## begin Passage shown

- Born: April 23, 1997 (age 28) Clearwater, Florida, United States
- Genres: Pop;
- Occupations: Singer; songwriter;
- Instrument(s): Vocals, guitar, piano
- Years active: 2013–present
- Website: Maggiechapmanmusic.com

= Maggie Chapman (singer) =

American singer-songwriter (born 1997)

Maggie Chapman is an American singer-songwriter who currently resides in Nashville, Tennessee. She released her debut album, Vignette, in September 2014.

==Career==
Chapman signed with Creative Nation in 2013. Her debut EP, Maggie Chapman, was released in February 2014. The EP was featured on Rolling Stone magazine and USA Today with both Teen Vogue and Kings of A&R noting her as a new artist to watch. She released her first full-length album, Vignette, on September 16, 2014. Esquire, Idolator, Just Jared Jr. Maggie co-wrote all ten tracks on the album, which was produced by Luke Laird.

## end Passage shown

> Stated goal a
Rewrite the Maggie Chapman biography starting with "- Born: April" and going on through "in September 2014.", putting "Memphis" in place of "Nashville".
The listing that comes next is separate from the Maggie Chapman biography and unrelated to it.

## begin Stored rows

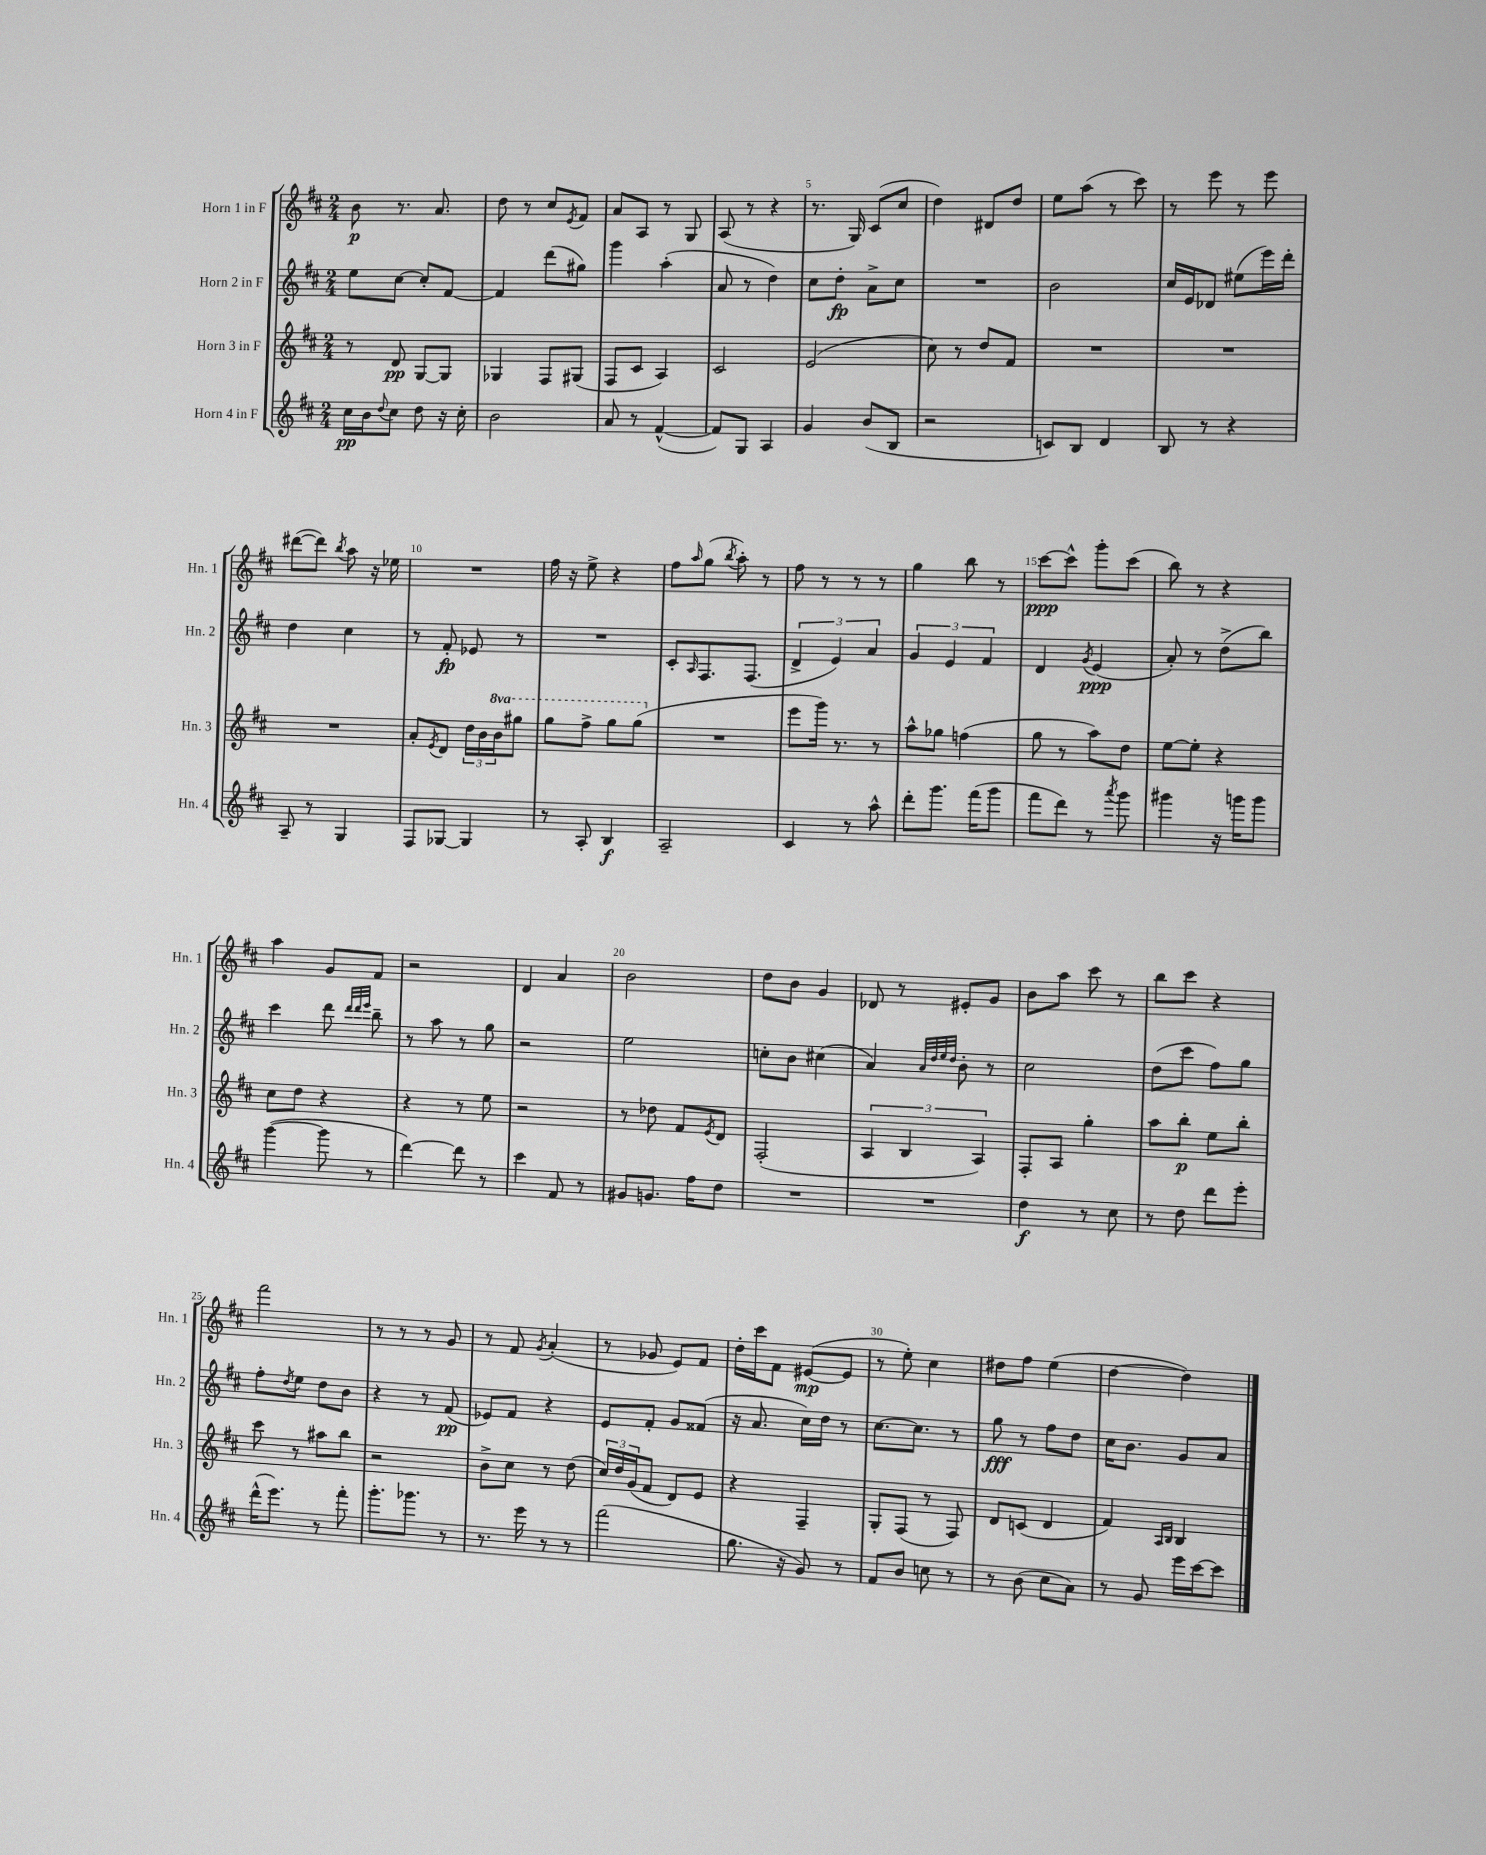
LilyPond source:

<<
\new StaffGroup <<
\new Staff = "s0" \with { instrumentName = "Horn 1 in F" shortInstrumentName = "Hn. 1" } {
    \clef treble \key d \major \numericTimeSignature \time 2/4
    b'8\p r8. a'8. |
    d''8 r8 cis''8 \acciaccatura { e'8 } fis'8 |
    a'8 a8 r8 g8 |
    a8( r8 r4 |
    r8. g16) cis'8( cis''8 |
    d''4) dis'8 d''8 |
    e''8 a''8( r8 cis'''8) |
    r8 e'''8 r8 e'''8 |
    dis'''8~( dis'''8) \acciaccatura { b''8 } a''8 r16 ees''16 |
    R2 |
    fis''16 r16 e''8-> r4 |
    fis''8 \grace { a''16 } g''8( \acciaccatura { b''8 } a''8-.) r8 |
    fis''8 r8 r8 r8 |
    g''4 b''8 r8 |
    cis'''8~\ppp cis'''8-^ g'''8-. cis'''8( |
    b''8) r8 r4 |
    a''4 g'8 fis'8 |
    r2 |
    d'4 a'4 |
    b'2 |
    d''8 b'8 g'4 |
    des'8 r8 eis'8-. g'8 |
    b'8 a''8 cis'''8 r8 |
    b''8 cis'''8 r4 |
    fis'''2 |
    r8 r8 r8 g'8 |
    r8 fis'8 \acciaccatura { g'8 } a'4-.( |
    r8 ges'8 e'8) fis'8 |
    d''16-. cis'''16 fis'8 eis'8~\mp( eis'8 |
    r8 e''8-.) cis''4 |
    dis''8 fis''8 e''4( |
    d''4~ d''4) \bar "|." |
}
\new Staff = "s1" \with { instrumentName = "Horn 2 in F" shortInstrumentName = "Hn. 2" } {
    \clef treble \key d \major \numericTimeSignature \time 2/4
    e''8 cis''8~ cis''8-. fis'8~ |
    fis'4 d'''8( gis''8) |
    g'''4 a''4-.( |
    a'8 r8 d''4) |
    cis''8 d''8-.\fp a'8-> cis''8 |
    R2 |
    b'2 |
    cis''16 e'16 des'8 eis''8( e'''16) d'''16-. |
    d''4 cis''4 |
    r8 fis'8-.\fp ees'8 r8 |
    R2 |
    cis'8-. \grace { a16 } fis8. fis8.( |
    \tuplet 3/2 { d'4-> e'4) a'4 } |
    \tuplet 3/2 { g'4 e'4 fis'4 } |
    d'4 \acciaccatura { g'8 } e'4\ppp( |
    a'8-.) r8 d''8->( b''8) |
    cis'''4 d'''8 \grace { d'''32 d'''32 e'''32 } b''8-- |
    r8 a''8 r8 g''8 |
    r2 |
    e''2 |
    c''8-. b'8 cis''4( |
    a'4) \grace { a'32 d''32 e''32 d''32 } b'8-. r8 |
    cis''2 |
    d''8( cis'''8 fis''8) g''8 |
    fis''8-. \acciaccatura { d''8 } e''8 d''8 b'8 |
    r4 r8 fis'8\pp( |
    ees'8) fis'8 r4 |
    e'8 fis'8-. g'8 fisis'8( |
    r16 a'8. cis''16) d''16 r8 |
    cis''8.~ cis''8. r8 |
    g''8\fff r8 fis''8 d''8 |
    cis''16 b'8. g'8 a'8 \bar "|." |
}
\new Staff = "s2" \with { instrumentName = "Horn 3 in F" shortInstrumentName = "Hn. 3" } {
    \clef treble \key d \major \numericTimeSignature \time 2/4 \set Staff.ottavationMarkups = #ottavation-simple-ordinals
    r8 d'8\pp g8~ g8 |
    ges4 fis8 gis8( |
    fis8 cis'8 a4) |
    cis'2 |
    e'2( |
    cis''8) r8 d''8 fis'8 |
    R2 |
    R2 |
    R2 |
    a'8-. \acciaccatura { e'8 } d'8 \tuplet 3/2 { d''16 b'16 \ottava #1 b''16 } gis'''8 |
    g'''8 fis'''8-> g'''8 g'''8( \ottava #0 |
    R2 |
    e'''8 g'''16) r8. r8 |
    a''8-^ ges''8 f''4( |
    g''8 r8 a''8) d''8 |
    e''8~ e''8-. r4 |
    cis''8 d''8 r4 |
    r4 r8 e''8 |
    r2 |
    r8 des''8 fis'8 \acciaccatura { e'8 } d'8 |
    fis2-.( |
    \tuplet 3/2 { a4 b4 a4) } |
    fis8-. a8 g''4-. |
    a''8 b''8-.\p e''8 b''8-. |
    cis'''8 r8 ais''8 b''8 |
    r2 |
    b'8-> cis''8 r8 d''8( |
    \tuplet 3/2 { cis''16) d''16 g'16( } fis'8 d'8) e'8 |
    r4 fis4-- |
    g8-. fis8( r8 fis8) |
    d'8 c'8( d'4 |
    fis'4) \grace { a16 b16 } b4 \bar "|." |
}
\new Staff = "s3" \with { instrumentName = "Horn 4 in F" shortInstrumentName = "Hn. 4" } {
    \clef treble \key d \major \numericTimeSignature \time 2/4
    cis''16\pp b'16 \appoggiatura { d''8 } cis''8 d''8 r16 cis''16-. |
    b'2 |
    a'8 r8 fis'4~-^( |
    fis'8) g8 a4 |
    g'4 b'8( b8 |
    r2 |
    c'8) b8 d'4 |
    b8 r8 r4 |
    a8-- r8 g4 |
    fis8 ges8~ ges4 |
    r8 a8-. b4\f |
    a2-- |
    cis'4 r8 a''8-^ |
    d'''8-. g'''8. fis'''16( g'''8 |
    fis'''8 d'''8) r8 \acciaccatura { a'''8 } g'''8 |
    gis'''4 r16 g'''16 g'''8 |
    g'''4~( g'''8 r8 |
    d'''4~) d'''8 r8 |
    cis'''4 fis'8 r8 |
    gis'8 g'8. fis''16 d''8 |
    R2 |
    R2 |
    d''4\f r8 cis''8 |
    r8 d''8 d'''8 e'''8-. |
    d'''16-^( e'''8.) r8 fis'''8-. |
    g'''8.-. ges'''8. r8 |
    r8. e'''16 r8 r8 |
    fis'''2( |
    g''8. r16 g'8) r8 |
    fis'8 b'8 c''8 r8 |
    r8 b'8( cis''8 a'8) |
    r8 g'8 e'''16 cis'''16~ cis'''8 \bar "|." |
}
>>
>>
\layout { \context { \Score \override BarNumber.break-visibility = ##(#f #t #t) barNumberVisibility = #(every-nth-bar-number-visible 5) } }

## end Stored rows

> Stated goal b
Pull out every line of the listing that contains the string "instrumentName".

> Complete response a
- Born: April 23, 1997 (age 28) Clearwater, Florida, United States
- Genres: Pop;
- Occupations: Singer; songwriter;
- Instrument(s): Vocals, guitar, piano
- Years active: 2013–present
- Website: Maggiechapmanmusic.com

= Maggie Chapman (singer) =

American singer-songwriter (born 1997)

Maggie Chapman is an American singer-songwriter who currently resides in Memphis, Tennessee. She released her debut album, Vignette, in September 2014.

> Complete response b
\new Staff = "s0" \with { instrumentName = "Horn 1 in F" shortInstrumentName = "Hn. 1" } {
\new Staff = "s1" \with { instrumentName = "Horn 2 in F" shortInstrumentName = "Hn. 2" } {
\new Staff = "s2" \with { instrumentName = "Horn 3 in F" shortInstrumentName = "Hn. 3" } {
\new Staff = "s3" \with { instrumentName = "Horn 4 in F" shortInstrumentName = "Hn. 4" } {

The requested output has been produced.